The Tribunal has while recording the majority opinion rightly considered that for the past years identical fact situation prevailed and in the absence of any change in circumstances the Department could not have reagitated the issue. The legal position is well-settled in this regard. Similarly, the Tribunal was also justified in taking into consideration the factum of other similarly situated societies being allowed deduction of additional purchase price despite adopting the same modality of working out and payment of final price.
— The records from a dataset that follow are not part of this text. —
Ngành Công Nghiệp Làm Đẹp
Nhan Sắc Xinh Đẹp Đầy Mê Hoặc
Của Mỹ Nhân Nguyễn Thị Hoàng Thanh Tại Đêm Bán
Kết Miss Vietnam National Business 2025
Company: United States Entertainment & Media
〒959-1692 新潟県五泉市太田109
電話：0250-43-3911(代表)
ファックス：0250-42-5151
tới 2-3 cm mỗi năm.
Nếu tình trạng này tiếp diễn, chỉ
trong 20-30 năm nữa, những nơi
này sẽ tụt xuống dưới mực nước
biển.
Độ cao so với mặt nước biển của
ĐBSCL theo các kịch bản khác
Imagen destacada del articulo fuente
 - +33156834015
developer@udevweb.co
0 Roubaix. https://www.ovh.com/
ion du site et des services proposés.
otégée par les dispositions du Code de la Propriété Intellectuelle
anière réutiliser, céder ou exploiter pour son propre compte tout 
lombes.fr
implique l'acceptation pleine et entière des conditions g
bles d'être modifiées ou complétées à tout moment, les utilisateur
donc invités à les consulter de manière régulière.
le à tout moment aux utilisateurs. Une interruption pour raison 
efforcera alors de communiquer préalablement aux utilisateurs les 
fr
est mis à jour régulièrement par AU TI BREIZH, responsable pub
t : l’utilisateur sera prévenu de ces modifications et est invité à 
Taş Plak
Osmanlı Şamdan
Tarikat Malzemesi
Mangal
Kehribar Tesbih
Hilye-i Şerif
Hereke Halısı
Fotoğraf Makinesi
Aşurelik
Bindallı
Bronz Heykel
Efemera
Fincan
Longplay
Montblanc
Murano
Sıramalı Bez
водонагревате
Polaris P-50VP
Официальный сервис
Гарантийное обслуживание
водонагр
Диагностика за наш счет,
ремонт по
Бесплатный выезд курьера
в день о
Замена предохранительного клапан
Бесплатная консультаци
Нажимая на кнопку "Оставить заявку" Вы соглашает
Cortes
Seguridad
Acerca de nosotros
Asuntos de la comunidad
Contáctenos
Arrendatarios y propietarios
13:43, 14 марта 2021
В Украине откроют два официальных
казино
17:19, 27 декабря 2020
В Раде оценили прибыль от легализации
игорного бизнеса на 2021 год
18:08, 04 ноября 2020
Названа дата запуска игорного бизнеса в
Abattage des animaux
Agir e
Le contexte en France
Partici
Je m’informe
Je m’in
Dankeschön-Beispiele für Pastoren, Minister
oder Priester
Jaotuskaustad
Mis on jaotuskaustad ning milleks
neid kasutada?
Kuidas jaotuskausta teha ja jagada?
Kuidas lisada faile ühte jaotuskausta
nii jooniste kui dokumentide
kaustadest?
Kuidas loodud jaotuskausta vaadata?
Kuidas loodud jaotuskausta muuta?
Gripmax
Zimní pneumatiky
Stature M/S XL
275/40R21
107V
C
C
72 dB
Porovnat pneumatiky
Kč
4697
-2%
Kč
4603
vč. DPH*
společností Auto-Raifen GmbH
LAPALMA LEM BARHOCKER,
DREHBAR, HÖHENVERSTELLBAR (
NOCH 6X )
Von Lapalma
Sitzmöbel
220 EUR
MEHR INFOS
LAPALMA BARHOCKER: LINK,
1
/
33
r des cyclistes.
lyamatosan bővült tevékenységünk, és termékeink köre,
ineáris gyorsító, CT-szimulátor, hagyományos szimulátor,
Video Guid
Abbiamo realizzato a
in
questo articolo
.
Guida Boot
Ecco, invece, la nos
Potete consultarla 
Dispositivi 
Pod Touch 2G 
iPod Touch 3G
Lastly, it is necessary to take note of the fact that the authorities have levelled an allegation of tax evasion against the assessee. The majority view of the Tribunal on this issue deserves acceptance. The Tribunal has taken note of the fact that the assessee-society is working under superintendence of various Government organisations and there are nominee-directors of the State Government and financial institutions on the board of directors. In the circumstances, the Department has not been able to discharge the onus which was on it. That there is complete lack of evidence pointing to any "personal gain" qua the assessee which is a co-operative society.
Therefore, to summarise:
(A) The expenditure in question cannot be termed to be application of income in the absence of any evidence as to accrual of profits in the light of settled legal position;
(B) The payment of additional/final price made on the last day of the accounting year is allowable under section 28 of the Act, being a necessary deduction for ascertaining real profits on principles of commercial accounting; and
(C) The payment in question is alternatively allowable under section 37 of the Act, having been incurred wholly and exclusively for the purpose of business carried on by the assessee in the light of the evidence which has come on record.
The Tribunal was, therefore, right in law in deleting the addition of Rs. 5,47,69,105 by way of disallowance of additional purchase price towards purchase of milk, sanctioned by the board of directors on the last day of the accounting year, i.e., March 31, 1984.
The question referred for the opinion of the court is, therefore, answered in the affirmative, i.e., in favour of the assessee and against the Revenue.
The reference stands disposed of accordingly. There shall be no order as to costs.